Question: What are the genes and criteria that were used for clustering the Lung Cancer (NSCLC) data in the 5' GEX and V(D)J integrated tutorial?
Answer: Below are the rules that were used to identify the cell types for the tutorial dataset. Please note that the order matters because currently a cell can only belong to the last cluster it was assigned to.
1) T Cells: All barcodes that were identified as T-cells from the corresponding vloupe file for LungTumor T-cells (http://cf.10xgenomics.com/supp/cell-vdj/LungTumorT.vloupe) were assigned as T-cells.
2) B Cells: CD19 || MS4A1 || IGHG1 > 0 (Gene Exp Max of B cell list > 0)
3) T-Helper Cells: CD3E && CD4 > 0 (Gene Exp Min of CD4+ list > 0)
4) T-reg: FOXP3 > 1
5) Monocytes: CD14 && FCGR3A > 1 (Gene Exp Min of Monocyte list > 1)
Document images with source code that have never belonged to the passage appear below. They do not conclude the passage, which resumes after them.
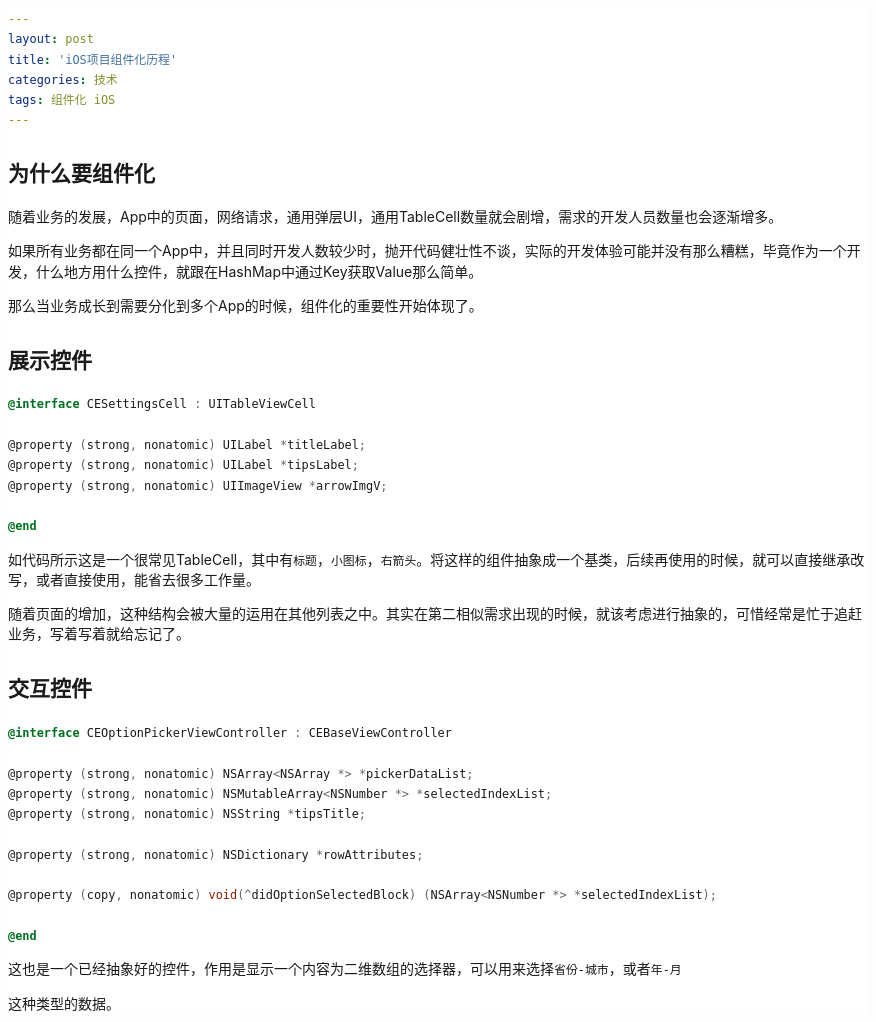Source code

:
 ```yaml
---
layout: post
title: 'iOS项目组件化历程'
categories: 技术
tags: 组件化 iOS
---
```


## 为什么要组件化

随着业务的发展，App中的页面，网络请求，通用弹层UI，通用TableCell数量就会剧增，需求的开发人员数量也会逐渐增多。

如果所有业务都在同一个App中，并且同时开发人数较少时，抛开代码健壮性不谈，实际的开发体验可能并没有那么糟糕，毕竟作为一个开发，什么地方用什么控件，就跟在HashMap中通过Key获取Value那么简单。



那么当业务成长到需要分化到多个App的时候，组件化的重要性开始体现了。

## 展示控件

```objectivec
@interface CESettingsCell : UITableViewCell

@property (strong, nonatomic) UILabel *titleLabel;
@property (strong, nonatomic) UILabel *tipsLabel;
@property (strong, nonatomic) UIImageView *arrowImgV;

@end
```

如代码所示这是一个很常见TableCell，其中有`标题`，`小图标`，`右箭头`。将这样的组件抽象成一个基类，后续再使用的时候，就可以直接继承改写，或者直接使用，能省去很多工作量。

随着页面的增加，这种结构会被大量的运用在其他列表之中。其实在第二相似需求出现的时候，就该考虑进行抽象的，可惜经常是忙于追赶业务，写着写着就给忘记了。

## 交互控件

```objectivec
@interface CEOptionPickerViewController : CEBaseViewController

@property (strong, nonatomic) NSArray<NSArray *> *pickerDataList;
@property (strong, nonatomic) NSMutableArray<NSNumber *> *selectedIndexList;
@property (strong, nonatomic) NSString *tipsTitle;

@property (strong, nonatomic) NSDictionary *rowAttributes;

@property (copy, nonatomic) void(^didOptionSelectedBlock) (NSArray<NSNumber *> *selectedIndexList);

@end
```

这也是一个已经抽象好的控件，作用是显示一个内容为二维数组的选择器，可以用来选择`省份-城市`，或者`年-月`

这种类型的数据。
6) Epithelial: CA9 || TNFRSF12A || KRT5 || KRT6A (Gene Exp Sum of Lung/Carcinoma List > 1)
7) Basal: KRT6A > 1
8) MAST: Manual selection using rectangle/lasso selection mode. The cluster was named after finding the significant genes in this group.
9) NK Cells: Manual selection of entire region (including cells marked as CD8+ cytotoxic cells now). The cluster was named after finding significant genes in this group.
10) Cytotoxic T Cells: CD8A || CD8B > 0 (Gene Exp Max of CD8+ list > 0)
Please also note that the cell annotations in the tutorial (derived from the method above) are for demonstration purposes only. Therefore, any biological conclusions from the tutorial should be interpreted with caution.